Deep Winter, de Samuel W. Gailey
Wyalusing est une petite ville perdue de Pennsylvanie. C’est là que vit Danny, attardé depuis un tragique accident qui a vu ses parents mourir alors qu’il était encore enfant. Dans cette petite communauté rurale, Danny est l’idiot du village, brave colosse désarmant de gentillesse mais moqué par la plupart des habitants. Une des seules personnes à le traiter correctement est Mindy, la serveuse du dinner qui partage avec lui sa date d’anniversaire. Justement, c’est le jour de son anniversaire que Danny décide de rejoindre Mindy pour lui offrir un cadeau. Et c’est là qu’il va tomber sur Sokowski, l’adjoint du shérif, veule et cruel, qui vient de tuer Mindy et qui voit en Danny un parfait coupable. En cette nuit d’hiver, entraîné dans un engrenage de violence, Danny va tenter d’échapper à ceux qui voudraient le voir mort et de prouver son innocence.

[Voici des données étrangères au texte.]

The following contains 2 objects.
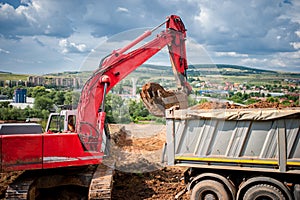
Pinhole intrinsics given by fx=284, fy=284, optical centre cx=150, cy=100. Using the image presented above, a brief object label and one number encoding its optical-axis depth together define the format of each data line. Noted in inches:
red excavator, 220.5
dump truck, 191.5
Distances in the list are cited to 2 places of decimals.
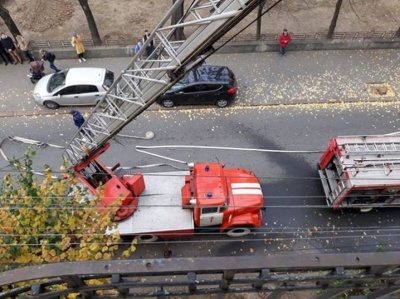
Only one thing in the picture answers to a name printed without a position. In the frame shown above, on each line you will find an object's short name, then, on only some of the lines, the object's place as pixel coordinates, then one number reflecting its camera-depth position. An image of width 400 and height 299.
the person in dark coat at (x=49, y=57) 18.31
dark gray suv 17.19
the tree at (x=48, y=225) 9.38
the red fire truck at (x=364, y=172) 13.13
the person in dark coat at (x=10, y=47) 18.64
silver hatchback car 17.20
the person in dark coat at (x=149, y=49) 15.85
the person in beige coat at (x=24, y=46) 18.89
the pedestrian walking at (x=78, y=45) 18.77
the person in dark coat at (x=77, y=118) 14.50
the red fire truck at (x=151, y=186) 10.74
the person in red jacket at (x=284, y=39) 19.30
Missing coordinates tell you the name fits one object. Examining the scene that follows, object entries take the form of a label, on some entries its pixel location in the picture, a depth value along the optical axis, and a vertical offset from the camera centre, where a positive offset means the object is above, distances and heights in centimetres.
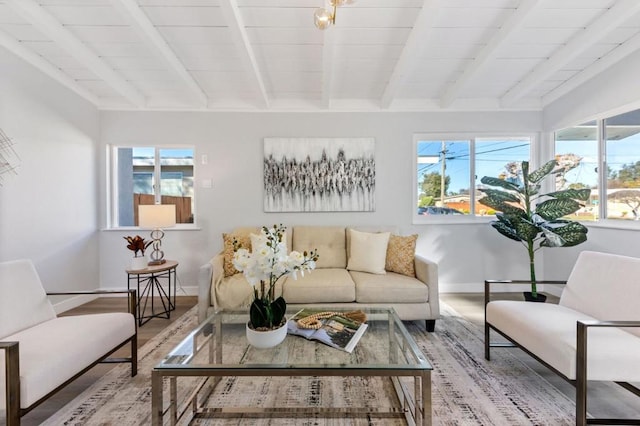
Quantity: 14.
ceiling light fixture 164 +113
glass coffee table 129 -72
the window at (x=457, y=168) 391 +55
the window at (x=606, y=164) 285 +49
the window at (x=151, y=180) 386 +40
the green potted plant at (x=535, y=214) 283 -5
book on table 158 -70
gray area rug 158 -112
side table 289 -102
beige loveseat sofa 260 -67
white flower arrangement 151 -30
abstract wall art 375 +46
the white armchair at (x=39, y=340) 126 -70
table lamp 303 -7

Deep Winter, c’est incontestable, est un roman mené avec efficacité. Du genre que l’on peine à lâcher tant on désire voir quelle tournure vont prendre les événements et si le héros va réussir, malgré ses moyens limités, à s’en sortir alors qu’il est devenu pour une grande partie de la communauté l’homme à abattre. C’est avec un sens consommé du cliffhanger de fin de chapitre et une écriture que l’on qualifiera d’efficace – faute d’être remarquable – que Samuel Gailey, qui a fait ses armes au cinéma et à la télévision, fait avancer son intrigue.

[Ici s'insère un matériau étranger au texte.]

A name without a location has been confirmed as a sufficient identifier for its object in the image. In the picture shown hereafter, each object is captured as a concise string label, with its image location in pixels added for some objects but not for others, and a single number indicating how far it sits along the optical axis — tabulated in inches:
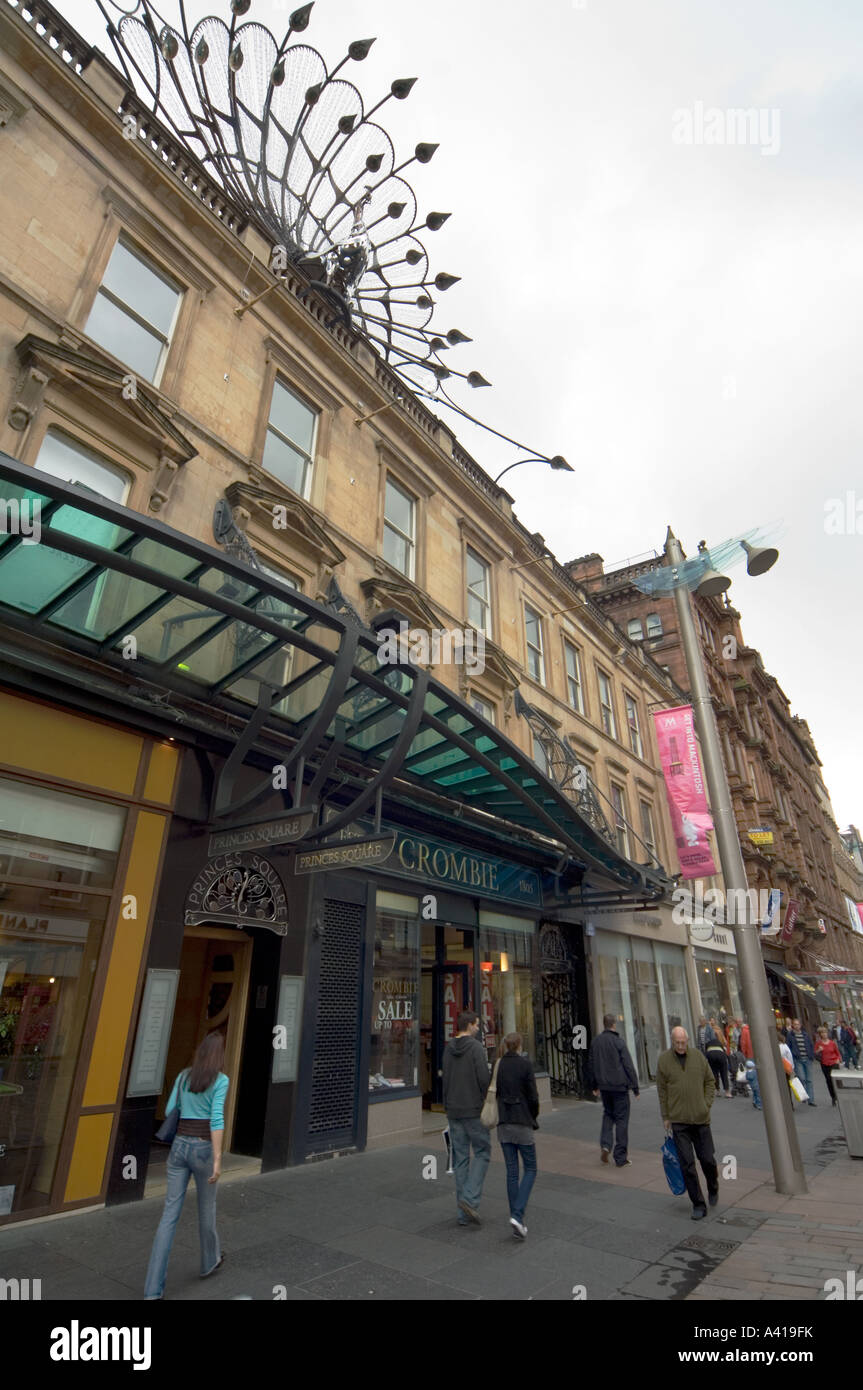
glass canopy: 235.0
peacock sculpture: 436.1
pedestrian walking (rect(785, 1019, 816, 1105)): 732.7
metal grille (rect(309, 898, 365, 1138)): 369.4
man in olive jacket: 293.7
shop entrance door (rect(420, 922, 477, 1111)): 510.3
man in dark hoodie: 260.1
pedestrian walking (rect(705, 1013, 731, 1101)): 623.1
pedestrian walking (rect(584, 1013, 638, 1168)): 379.9
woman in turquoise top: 195.6
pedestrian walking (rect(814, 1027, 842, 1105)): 681.0
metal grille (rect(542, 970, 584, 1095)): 641.6
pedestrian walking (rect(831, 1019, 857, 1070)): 927.7
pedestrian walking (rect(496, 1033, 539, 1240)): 247.6
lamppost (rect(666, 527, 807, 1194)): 322.3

Pour autant, la maîtrise de ses outils ne fait pas forcément un roman qui sort du lot et Deep Winter en est la preuve. Cela tient sans doute à la manière dont Gailey convoque ici tous les archétypes du roman ou de la série estampillé « Amérique profonde ». On voit donc consécutivement apparaître l’idiot du village impressionnant physiquement mais aussi vif d’esprit – et gentil – qu’un chiot labrador, la serveuse rugueuse mais jolie et au grand cœur, le vieux shérif qui n’aspire qu’à la tranquillité et voudrait pouvoir ménager la chèvre et le chou, le couple de vieillards attendrissants qui prennent soin de l’orphelin attardé, le flic de la ville sympa mais alcoolique qui débarque comme un chien dans un jeu de quilles et, bien entendu, l’adjoint du shérif méchant comme une teigne et son acolyte qui pourrait avoir bon fond mais qui a toujours été un suiveur.

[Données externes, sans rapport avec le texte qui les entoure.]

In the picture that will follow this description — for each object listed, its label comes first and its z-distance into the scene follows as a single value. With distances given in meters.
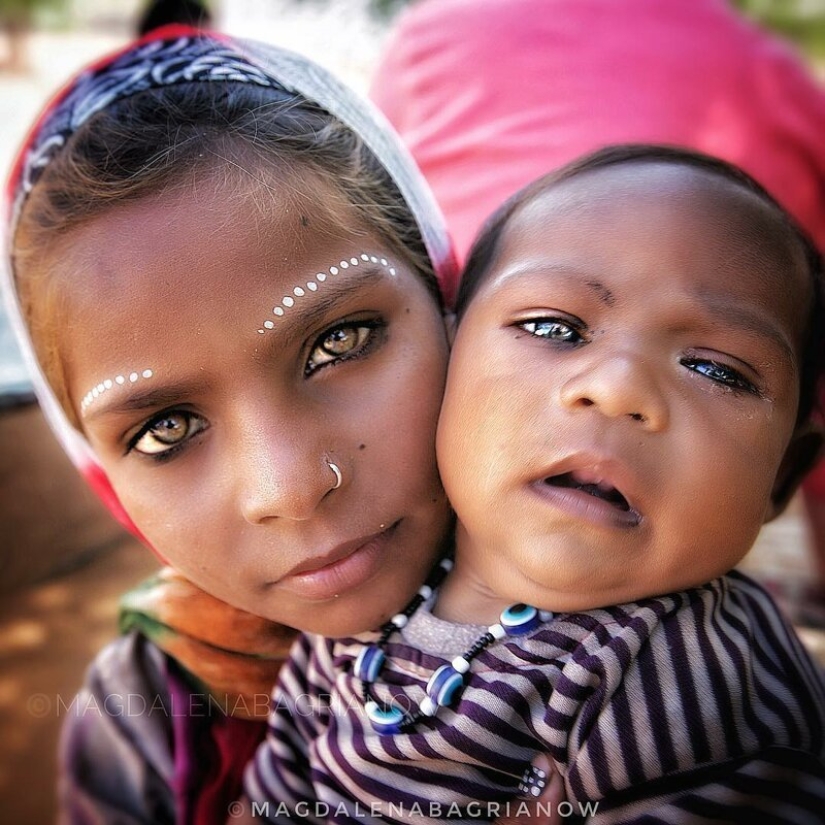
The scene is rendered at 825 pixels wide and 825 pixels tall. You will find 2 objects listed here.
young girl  0.27
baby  0.24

Le problème de Deep Winter tient d’abord à cette accumulation de clichés. Et ce ne sont pas les vagues références obligées au passé des personnages censées les rendre plus complexes mais qui se révèlent être tout aussi caricaturales (le shérif regrette de n’avoir jamais donné un enfant à sa femme, l’adjoint a trouvé le cadavre de son père après son suicide, son larbin est un petit gros qui a suivi les durs et méchants pour ne pas devenir une victime…) qui viennent contrecarrer cette impression.
Vient ensuite ce qui est certainement le plus dérangeant même si, dans une certaine mesure, pour peu que le lecteur ne soit pas une brute sans cœur, cela se révèle efficace : la manière qu’a Gailey de tirer au maximum sur la corde sensible en faisant subir à son héros les pires avanies sans que jamais ce dernier ne se dépare de cette gentillesse qu’il porte chevillée au corps. Danny donc, cela est dit, redit et montré, est une éternelle victime, un cœur pur sur lequel la vie et les habitants de son patelin s’acharnent sans pitié jusqu’à cet ultime violence qui lui est faite lorsqu’on l’accuse d’avoir assassiné sa seule amie.
Car, au final, la seule chose qui pousse le lecteur à continuer à lire le roman est l’espoir de voir enfin justice rendue, même si pour cela l’auteur va devoir effectuer quelques acrobaties tel cet artifice qui consiste à permettre à Danny, éternel piéton confit dans ses habitudes et qui ne sort jamais du village, à trouver son chemin dans une forêt inhospitalière grâce à une petite voix – peut-être celle de son père décédé, peut-être une manifestation de son subconscient – qui lui indique le chemin.
Bref, Deep Winter, s’il se laisse lire sans déplaisir grâce au savoir-faire scénaristique de son auteur, souffre aussi par ailleurs de ce savoir-faire qui vient trop souvent se substituer à ce qui devrait être l’essence d’un bon roman : un véritable attachement de l’auteur à ces personnages qui lui permette de faire passer avec délicatesse des sentiments complexes. C’est bien dommage.
Samuel W. Gailey, Deep Winter (Deep Winter, 2014), Gallmeister, 2014. Traduit par Laura Derajinski.